Guatemala's leader-elect: tough but fair pragmatist?
He is known as a tough Army disciplinarian. But Gen. Angel Anibal Guevara Rodriguez, the disputed winner in Guatemala's presidential balloting, also has a reputation for fairness.
Moreover, he apparently is more pragmatic than the incumbent, Gen. Fernando Romeo Lucas Garcia. And there is the hunch among those who know him that a Guevara presidency might prove less repressive.
''Politics,'' General Guevara says, ''is based on doing what is possible and correct, not on what you might want to do or in skirting that which is moral.''
In his infrequent interviews and his more frequent public appearances, however, he skirts criticism of military men who have preceded him in the Guatemalan presidency.
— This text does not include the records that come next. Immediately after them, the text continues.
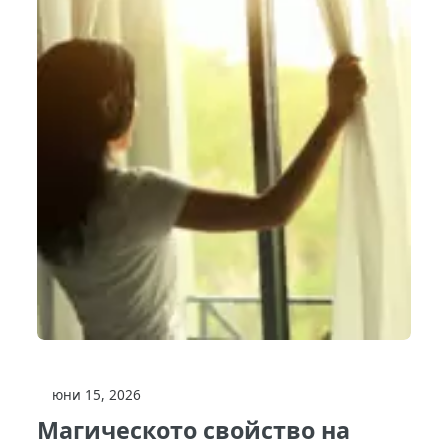
юни 15, 2026
Магическото свойство на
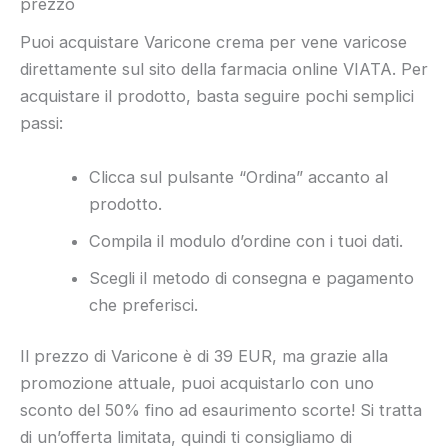
prezzo
Puoi acquistare Varicone crema per vene varicose
direttamente sul sito della farmacia online VIATA. Per
acquistare il prodotto, basta seguire pochi semplici
passi:
Clicca sul pulsante “Ordina” accanto al
prodotto.
Compila il modulo d’ordine con i tuoi dati.
Scegli il metodo di consegna e pagamento
che preferisci.
Il prezzo di Varicone è di 39 EUR, ma grazie alla
promozione attuale, puoi acquistarlo con uno
sconto del 50% fino ad esaurimento scorte! Si tratta
di un’offerta limitata, quindi ti consigliamo di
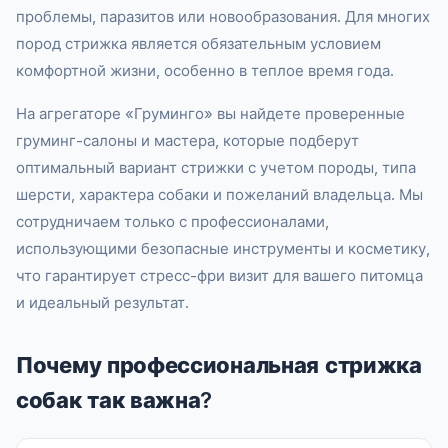
проблемы, паразитов или новообразования. Для многих
пород стрижка является обязательным условием
комфортной жизни, особенно в теплое время года.
На агрегаторе «Груминго» вы найдете проверенные
груминг-салоны и мастера, которые подберут
оптимальный вариант стрижки с учетом породы, типа
шерсти, характера собаки и пожеланий владельца. Мы
сотрудничаем только с профессионалами,
использующими безопасные инструменты и косметику,
что гарантирует стресс-фри визит для вашего питомца
и идеальный результат.
Почему профессиональная стрижка
собак так важна?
Human rights activists are less guarded; they contend that recent rightist governments, including the one in which General Guevara served as defense minister, have been as responsible as the leftist guerrillas for innumerable murders and civilian deaths -- if not more so.
General Guevara was not the incumbent government's first choice for the presidency. Some high Army officers sought a civilian candidate in hopes that this would take the onus off the much-criticized years of military rule throughout the 1970s. But the Army high command wanted to put up another military man and General Guevara emerged as a compromise choice.
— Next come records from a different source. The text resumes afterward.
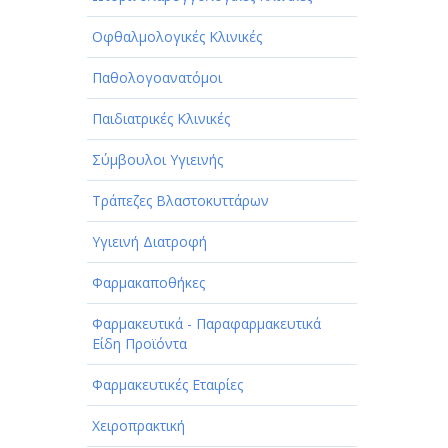
Οφθαλμολογικές Κλινικές
Παθολογοανατόμοι
Παιδιατρικές Κλινικές
Σύμβουλοι Υγιεινής
Τράπεζες Βλαστοκυττάρων
Υγιεινή Διατροφή
Φαρμακαποθήκες
Φαρμακευτικά - Παραφαρμακευτικά
Είδη Προϊόντα
Φαρμακευτικές Εταιρίες
Χειροπρακτική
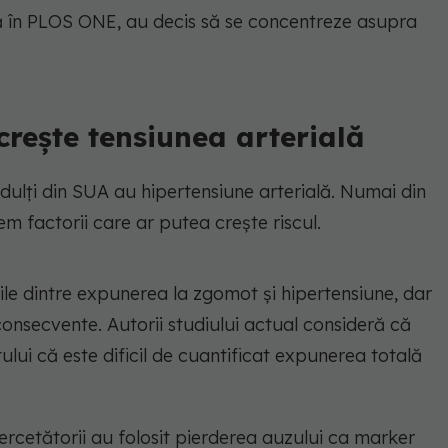
ază în PLOS ONE, au decis să se concentreze asupra
rește tensiunea arterială
dulți din SUA au hipertensiune arterială. Numai din
m factorii care ar putea crește riscul.
rile dintre expunerea la zgomot și hipertensiune, dar
consecvente. Autorii studiului actual consideră că
ului că este dificil de cuantificat expunerea totală
rcetătorii au folosit pierderea auzului ca marker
As candidate of the three-party ruling coalition, he was expected to win the four-candidate presidential race March 7.
But his victory has been tarnished by charges of fraud, coming particularly from second- and third-place candidates Mario Sandoval Alarcon, a far rightist, and Alejandro Maldonado Aguirre, a moderate.
Nonetheless, it is a virtual certainty that General Guevara will take the blue and white sash of the Guatemalan presidency. And most of those who know him suggest that his reputed fairness will dominate his actions. Whether he can implant that attitude, however, on some of the Army commanders who have been charged with brutality and repressive tactics against the Guatemalan citizenry remains to be seen.
General Guevara lacks political or governmental experience. Although he served a brief few months as chief of staff of the Guatemalan armed forces and then a year's stint as defense minister, most of his career has been spent out of Guatemala City as a troop commander in the field. He commanded six different Army bases in the late 1960s and through most of the 1970s.
His period as defense minister, from late 1979 to early 1981, was marked by increasing leftist guerrilla activity. At the time, he spoke of offering the guerrillas an amnesty if they would lay down their arms. He also offered to set up a dialogue with the guerrillas ''to see what we both can mutually learn.''
He made similar offers during the presidential campaign, saying he would again make his amnesty offer to the guerrillas. ''If they don't accept,'' he said, '' we will have no recourse but to pursue the war to their (the guerrillas') elimination.''
That remark has worried many human-rights advocates who see little difference between General Guevara and President Lucas Garcia. But Guevara associates say this ignores the general's genuine interest in setting up such a dialogue with the guerrillas.
The general occasionally talks of the town, La Democracia, where he was born in 1925. ''How could anyone born in a town with that name fail to believe in democracy?'' he asks.
The father of four children, General Guevara has normally spent at least one day a week with his family. He may find that harder to do as president of a nation caught up in civil conflict.